A Statistical Study of Short-period Decayless Oscillations of Coronal Loops in an Active Region

TL;DR

This study statistically analyzes short-period decayless transverse oscillations in coronal loops using high-resolution Solar Orbiter data, revealing their properties, dependence on loop length, and implications for coronal heating.

Contribution

It provides the first comprehensive statistical analysis of short-period decayless coronal loop oscillations, including measurements of periods, loop lengths, kink speeds, magnetic fields, and energy flux.

Findings

Oscillations have periods from 11 to 185 seconds with a median of 40 seconds.

Oscillatory periods strongly depend on loop lengths, indicating standing kink-mode waves.

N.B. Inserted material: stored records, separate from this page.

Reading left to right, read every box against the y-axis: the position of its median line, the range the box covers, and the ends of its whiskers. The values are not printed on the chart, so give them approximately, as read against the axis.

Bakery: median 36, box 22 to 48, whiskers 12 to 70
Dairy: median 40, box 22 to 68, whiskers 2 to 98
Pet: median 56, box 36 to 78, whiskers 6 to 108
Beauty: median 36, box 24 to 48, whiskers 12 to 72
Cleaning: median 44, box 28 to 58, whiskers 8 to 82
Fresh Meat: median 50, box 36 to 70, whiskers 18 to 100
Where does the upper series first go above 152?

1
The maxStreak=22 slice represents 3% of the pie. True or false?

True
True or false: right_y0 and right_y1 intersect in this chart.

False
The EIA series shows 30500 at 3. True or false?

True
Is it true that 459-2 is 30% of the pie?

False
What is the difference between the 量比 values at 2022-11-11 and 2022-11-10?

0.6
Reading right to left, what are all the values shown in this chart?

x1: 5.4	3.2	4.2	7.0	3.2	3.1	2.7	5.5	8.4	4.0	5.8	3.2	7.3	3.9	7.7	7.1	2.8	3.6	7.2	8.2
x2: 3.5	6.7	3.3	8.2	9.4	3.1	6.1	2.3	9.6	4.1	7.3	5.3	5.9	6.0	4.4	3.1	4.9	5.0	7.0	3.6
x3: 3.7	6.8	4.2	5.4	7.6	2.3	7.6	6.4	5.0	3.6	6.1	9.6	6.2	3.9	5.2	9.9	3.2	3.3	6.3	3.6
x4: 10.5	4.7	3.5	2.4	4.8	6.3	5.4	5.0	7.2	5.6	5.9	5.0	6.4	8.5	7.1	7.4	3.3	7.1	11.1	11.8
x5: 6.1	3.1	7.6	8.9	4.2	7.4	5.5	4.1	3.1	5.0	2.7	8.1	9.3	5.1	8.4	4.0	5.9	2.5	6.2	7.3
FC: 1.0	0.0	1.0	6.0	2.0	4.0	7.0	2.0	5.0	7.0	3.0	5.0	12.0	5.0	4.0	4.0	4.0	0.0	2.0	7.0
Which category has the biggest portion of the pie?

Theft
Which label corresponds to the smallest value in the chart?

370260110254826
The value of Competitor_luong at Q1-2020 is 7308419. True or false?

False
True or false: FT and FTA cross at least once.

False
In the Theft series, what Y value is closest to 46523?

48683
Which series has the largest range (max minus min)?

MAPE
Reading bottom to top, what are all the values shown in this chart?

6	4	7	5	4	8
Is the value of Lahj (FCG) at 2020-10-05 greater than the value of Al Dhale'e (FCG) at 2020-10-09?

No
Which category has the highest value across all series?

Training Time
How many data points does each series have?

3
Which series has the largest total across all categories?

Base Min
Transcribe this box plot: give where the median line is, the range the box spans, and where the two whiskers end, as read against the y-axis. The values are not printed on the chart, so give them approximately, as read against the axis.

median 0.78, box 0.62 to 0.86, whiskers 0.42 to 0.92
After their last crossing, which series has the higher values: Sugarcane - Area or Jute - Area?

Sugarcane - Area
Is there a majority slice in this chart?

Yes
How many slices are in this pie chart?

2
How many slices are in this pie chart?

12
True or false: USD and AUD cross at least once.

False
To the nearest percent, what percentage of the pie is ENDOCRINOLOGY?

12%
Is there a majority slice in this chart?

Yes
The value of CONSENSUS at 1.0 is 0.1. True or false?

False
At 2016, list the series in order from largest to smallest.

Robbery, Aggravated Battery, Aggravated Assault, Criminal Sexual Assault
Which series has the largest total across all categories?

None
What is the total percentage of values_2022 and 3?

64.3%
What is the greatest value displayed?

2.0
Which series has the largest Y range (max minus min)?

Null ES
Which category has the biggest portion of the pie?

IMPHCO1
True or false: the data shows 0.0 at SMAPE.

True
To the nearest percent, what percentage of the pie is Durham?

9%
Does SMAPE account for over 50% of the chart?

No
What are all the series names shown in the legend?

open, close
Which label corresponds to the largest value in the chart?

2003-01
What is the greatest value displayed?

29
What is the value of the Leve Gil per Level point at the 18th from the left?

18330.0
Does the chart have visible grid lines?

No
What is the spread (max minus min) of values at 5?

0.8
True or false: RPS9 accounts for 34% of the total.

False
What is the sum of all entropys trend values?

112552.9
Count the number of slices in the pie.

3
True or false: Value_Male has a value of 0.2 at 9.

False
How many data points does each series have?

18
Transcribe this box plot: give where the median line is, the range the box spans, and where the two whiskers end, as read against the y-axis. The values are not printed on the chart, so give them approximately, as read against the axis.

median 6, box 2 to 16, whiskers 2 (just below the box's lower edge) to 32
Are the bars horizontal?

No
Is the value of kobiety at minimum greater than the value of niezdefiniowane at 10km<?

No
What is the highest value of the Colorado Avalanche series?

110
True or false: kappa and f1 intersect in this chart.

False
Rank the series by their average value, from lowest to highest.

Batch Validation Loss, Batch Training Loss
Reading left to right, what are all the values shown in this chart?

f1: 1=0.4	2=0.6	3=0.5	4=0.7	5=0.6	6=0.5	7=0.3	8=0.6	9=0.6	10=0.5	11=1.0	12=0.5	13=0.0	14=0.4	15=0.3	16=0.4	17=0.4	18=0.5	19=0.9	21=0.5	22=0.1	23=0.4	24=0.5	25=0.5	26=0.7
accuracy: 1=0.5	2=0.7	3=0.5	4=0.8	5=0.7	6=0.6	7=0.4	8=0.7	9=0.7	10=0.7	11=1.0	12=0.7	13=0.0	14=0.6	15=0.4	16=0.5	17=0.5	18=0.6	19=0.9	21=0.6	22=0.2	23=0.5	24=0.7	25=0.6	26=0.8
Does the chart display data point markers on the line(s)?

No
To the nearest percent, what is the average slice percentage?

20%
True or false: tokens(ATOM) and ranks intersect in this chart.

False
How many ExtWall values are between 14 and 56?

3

Energy flux from these oscillations is insufficient for coronal heating.

Abstract

Coronal loop oscillations are common phenomena in the solar corona, which are often classified as decaying and decayless oscillations. Using the high-resolution observation measured by the Extreme Ultraviolet Imager (EUI) onboard the Solar Orbiter, we statistical investigate small-scale transverse oscillations with short periods (<200 s) of coronal loops in an active region, i.e., NOAA 12965. A total of 111 coronal loops are identified in EUI 174 A images, and they all reveal transverse oscillations without any significant decaying, regarding as decayless oscillations. Oscillatory periods are measured from about 11 s to 185 s, with a median period of 40 s. Thus, they are also termed as short-period oscillations. The corresponding loop lengths are measured from about 10.5 Mm to 30.2 Mm, and a strong dependence of oscillatory periods on loop lengths is established, indicating that the short-period oscillations are standing kink-mode waves in nature. Based on the coronal seismology, kink speeds are measured to about 330-1910 km/s, and magnetic field strengths in coronal loops are estimated to about 4.1-25.2 G, while the energy flux carried by decayless kink oscillations lies in the range from roughly 7 W m^(-2) to 9220 W m^(-2). Our estimations suggest that the wave energy carried by short-period decayless kink oscillations can not support the coronal heating in the active region.